# Migration CVS => SVN



## Vale (15. Feb 2008)

Hallo liebe EntwicklerInnen,

ich möchte demnächst *von CVS auf SVN *umstellen und will mich davor natürlich erst einmal informieren. Über die Gefahren, über Erfahrungen von Leuten die so etwas schon einmal gemacht ect. Darum bitte ich um eure Hilfe und bedanke mich schon im Voraus ganz herzlich dafür.

*1 - Vorab-Infos*

* Es geht um ca. 25 Projekte mit bis zu 10 Entwicklern.
* Hauptgrund für den Wechsel ist, dass CVS die Historie beim Verschieben von Dateien verliert.
* Alle verwenden Eclipse


*2 - Konverter cvs2svn*

Ich habe bis jetzt nur gelesen, dass dieses Tool dafür eingesetzt wird. Ist dies so, weil es das einzig kostenlose ist, oder ist es besonders gut? Ideal wäre es natürlich wenn es besonders gut ist.

Wie sehen eure Erfahrungen damit aus? Gibt es -kostenlose- Alternativen die besser sind?


*3 - Auf was ist bei der Durchführung zu achten?*

_Wie_ man cvs2svn bedient ist in diesem Bericht kurz beschrieben.
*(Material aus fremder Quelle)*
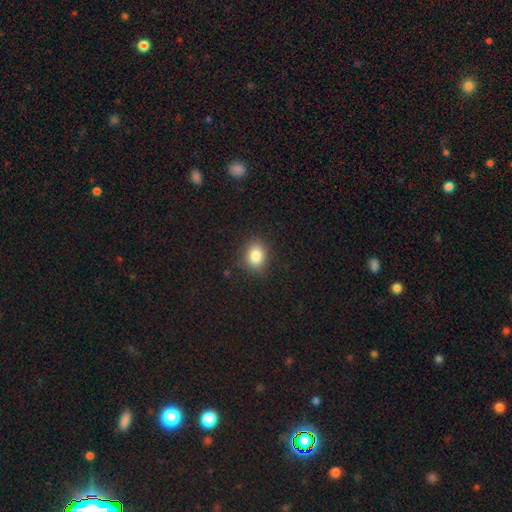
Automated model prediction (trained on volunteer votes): smooth 85%, star or artifact 10%, featured or disk 5%. Down the decision tree: how rounded — in between (52%); merging — none (85%).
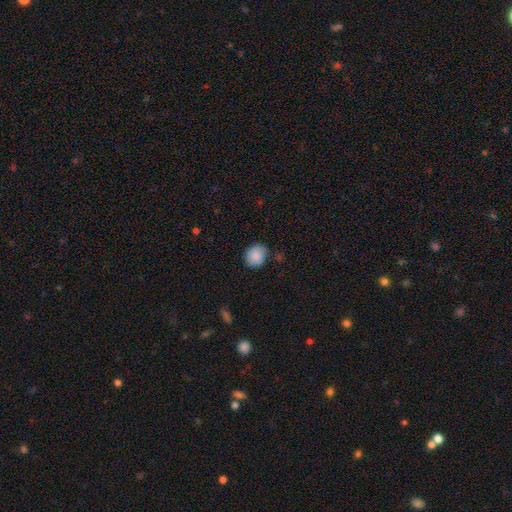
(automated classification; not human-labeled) Morphology: type=smooth (87%); roundness=round (73%); merging=none (76%).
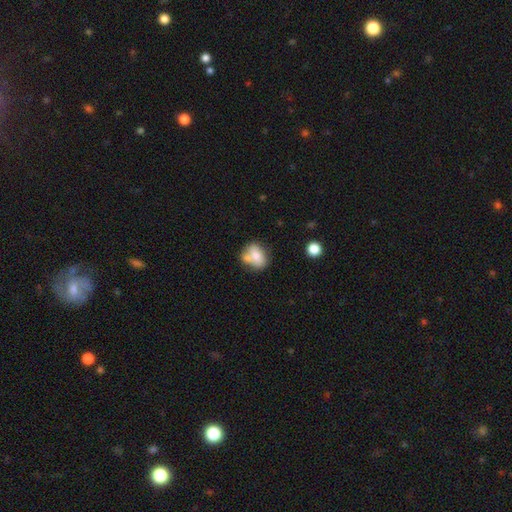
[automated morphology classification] This appears to be a smooth galaxy with no disk features (72%) that is in between round and cigar-shaped (59%). Merging: none (44%).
Und ich hoffe auch vollständig.

Aber auf was gilt es eurer Erfahrung nach noch zu achten? Welche Vorbedingungen sollten geschaffen sein und welche Probleme können auftreten. Wenn es bei euch zu Komplikationen kam wüsste ich gerne wie ihr diese gelöst habt.


*4 - Warum ist SVN umstritten?*

Wie man bei Wikipedia kann ist Subversion umstritten:


> Da aber auch Subversion nicht frei von Problemen und teilweise umstritten ist, gibt es verschiedene Neu- oder Reimplementierungen von CVS, die Sicherheitsmängel beheben und mit anderen Verbesserungen aufwarten.


Quelle: Wikipedia CVS

Bei *wem *und *warum *ist Subversion umstritten? Ich konnte hier im Forum leider keine genaueren Anhaltspunkte dazu finden und bitte auch hier um eure Erfahrung und Meinung.
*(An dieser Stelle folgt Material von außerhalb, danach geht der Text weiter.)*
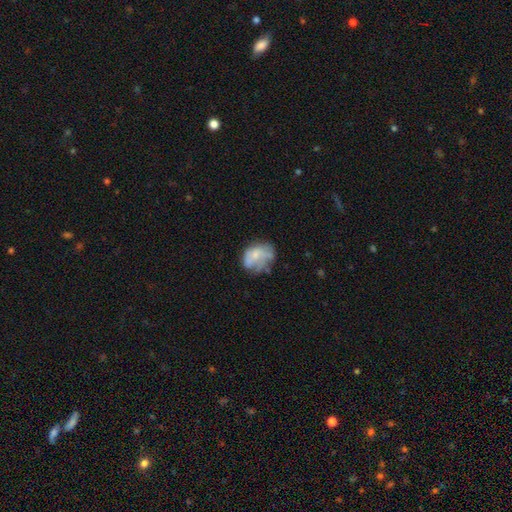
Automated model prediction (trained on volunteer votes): This is possibly a smooth galaxy (53%). How rounded: possibly in between (60%). Merging: marginally none (42%).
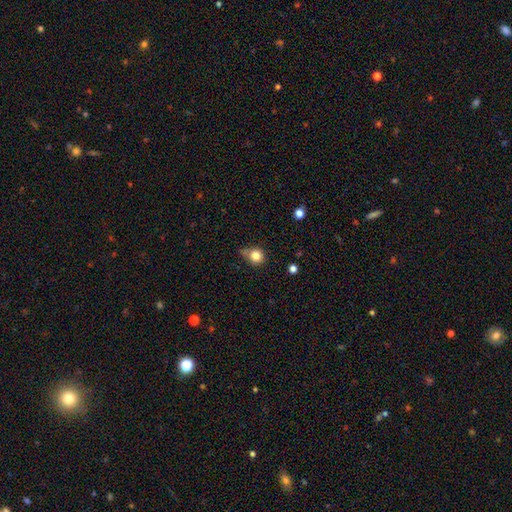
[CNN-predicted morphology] smooth_or_featured: smooth (p=0.81) [alt: star or artifact p=0.11]
how_rounded: round (p=0.83) [alt: in between p=0.16]
merging: none (p=0.55) [alt: minor disturbance p=0.27]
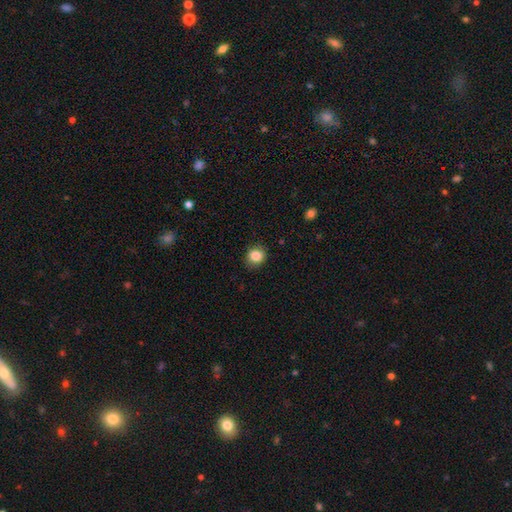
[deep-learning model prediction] Overall: smooth (85%). How rounded: round (79%). Merging: none (86%).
*5 - Subversive oder Subclipse*

Meine letzte Frage bezieht sich auf die beiden (mir bekannten) Eclipse-PlugIns Subversive und Subclipse.
Ist eines der beiden "besser" als das andere? Vor allem im Hinblick auf die von mir in _1 - Vorab-Info _genannten Punkte?
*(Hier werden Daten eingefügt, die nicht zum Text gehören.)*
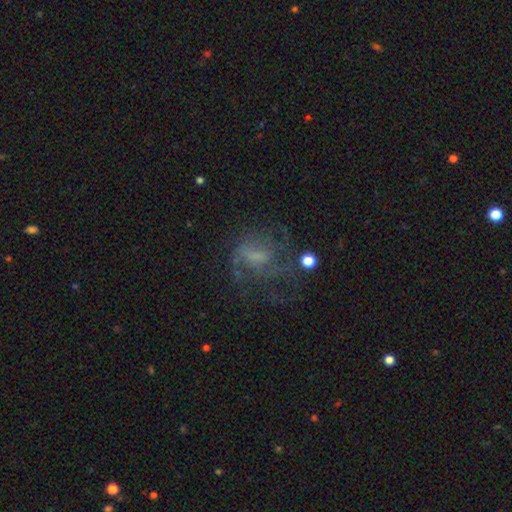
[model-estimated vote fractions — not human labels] The model was most divided on "merging": none: 41%, major disturbance: 36%, minor disturbance: 18%, merger: 4%. Remaining: edge-on disk — no (96%); smooth or featured — featured or disk (57%); spiral arms — yes (55%); bar — no (50%); bulge size — none (38%).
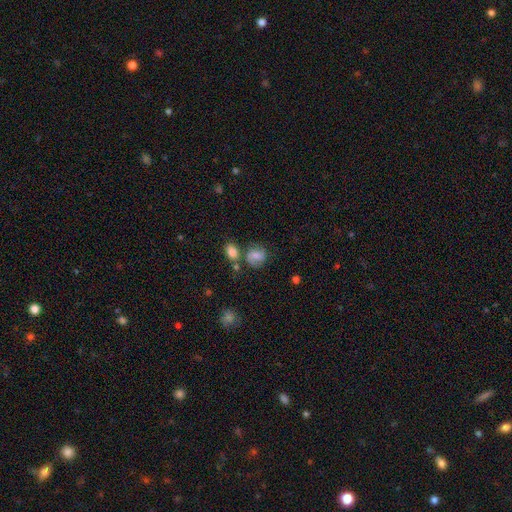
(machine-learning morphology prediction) Smooth or featured: smooth — 60% (featured or disk — 30%)
How rounded: round — 60% (in between — 39%)
Merging: none — 57% (minor disturbance — 19%)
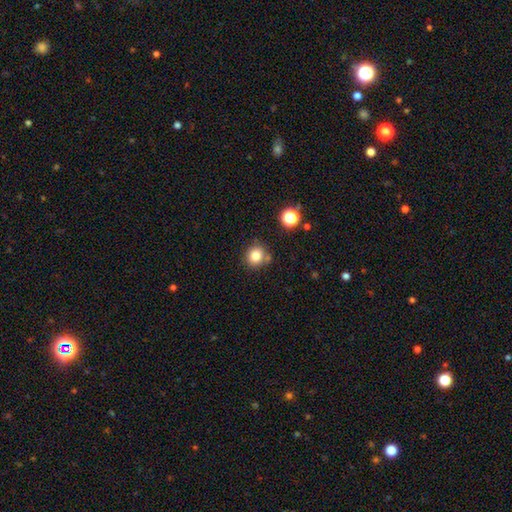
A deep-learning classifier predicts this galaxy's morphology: Smooth or featured: smooth — 81% (star or artifact — 12%)
How rounded: round — 87% (in between — 12%)
Merging: none — 75% (minor disturbance — 12%)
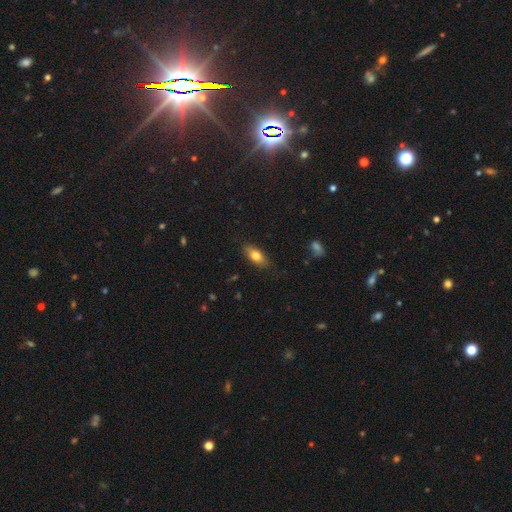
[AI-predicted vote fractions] smooth_or_featured: smooth (p=0.76) [alt: featured or disk p=0.17]
how_rounded: in between (p=0.82) [alt: cigar-shaped p=0.14]
merging: none (p=0.81) [alt: minor disturbance p=0.15]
Oder sollte ich diese PlugIns lieber meiden und zu einem Externen Programm greifen?

*
6 - Seid ihr zufrieden?*

Mich würde noch interessieren ob ihr mit SVN zufrieden seid. Welche Erwartungen hatte ihr, warum wolltet ihr überhaupt wechseln und sind eure Erwartungen erfüllt worden.
Gab es neue Probleme, vermisst ihr etwas besonders oder was wollt ihr nie mehr missen?



Danke + Gruß.

_Edit: Punk 6 eingefügt._


----------



## maki (15. Feb 2008)

cvs2svn hat bei mir problemlos funktioniert und seitdem bin ich sehr glücklich mit Subversion, dauert nur ein bisschen länger als mit CVS.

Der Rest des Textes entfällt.